→ Exercise brief: Restate all entries exactly. Skip the images.

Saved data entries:

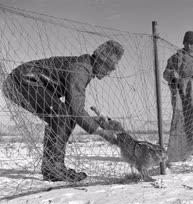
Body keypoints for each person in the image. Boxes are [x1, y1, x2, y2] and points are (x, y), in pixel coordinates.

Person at [2, 40, 124, 182]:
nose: (109, 72)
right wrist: (101, 131)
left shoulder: (85, 68)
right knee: (62, 115)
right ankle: (54, 169)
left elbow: (74, 109)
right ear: (101, 61)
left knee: (65, 115)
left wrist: (96, 121)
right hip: (21, 82)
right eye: (109, 67)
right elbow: (75, 110)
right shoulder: (81, 70)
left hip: (24, 81)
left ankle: (53, 167)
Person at [163, 31, 193, 161]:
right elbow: (166, 73)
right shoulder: (176, 58)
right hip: (182, 96)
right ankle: (183, 150)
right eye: (188, 42)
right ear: (184, 43)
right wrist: (172, 75)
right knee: (182, 121)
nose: (191, 46)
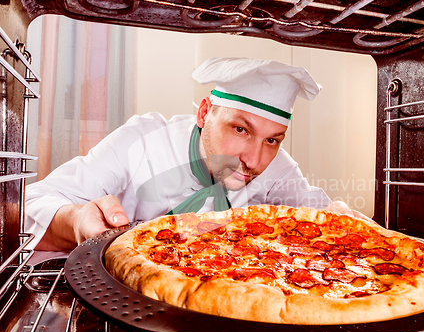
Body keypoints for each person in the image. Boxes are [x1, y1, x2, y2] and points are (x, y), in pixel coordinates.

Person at [26, 57, 366, 252]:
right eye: (241, 129)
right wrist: (75, 221)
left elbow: (318, 212)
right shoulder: (143, 140)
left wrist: (335, 215)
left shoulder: (276, 165)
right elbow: (31, 206)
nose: (255, 160)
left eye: (273, 140)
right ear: (204, 114)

→ Completed task:
Body keypoints for each person in the image. Boxes are [x1, y1, x2, y2] and points are (x, y), in pixel coordinates.

Person at [2, 40, 124, 182]:
nose: (109, 72)
right wrist: (101, 131)
left shoulder: (85, 68)
right knee: (62, 115)
right ankle: (54, 169)
left elbow: (74, 109)
right ear: (101, 61)
left knee: (65, 115)
left wrist: (96, 121)
right hip: (21, 82)
right eye: (109, 67)
right elbow: (75, 110)
right shoulder: (81, 70)
left hip: (24, 81)
left ankle: (53, 167)
Person at [163, 31, 193, 161]:
right elbow: (166, 73)
right shoulder: (176, 58)
right hip: (182, 96)
right ankle: (183, 150)
right eye: (188, 42)
right ear: (184, 43)
right wrist: (172, 75)
right knee: (182, 121)
nose: (191, 46)
Body keypoints for each person in the image. Boxes are [x1, y1, x2, y2] and points are (x, y), in pixel coordinates.

Person at [26, 57, 366, 252]:
right eye: (241, 129)
right wrist: (75, 221)
left elbow: (318, 212)
right shoulder: (143, 140)
left wrist: (335, 215)
left shoulder: (276, 165)
right elbow: (31, 206)
nose: (255, 160)
left eye: (273, 140)
right ear: (204, 114)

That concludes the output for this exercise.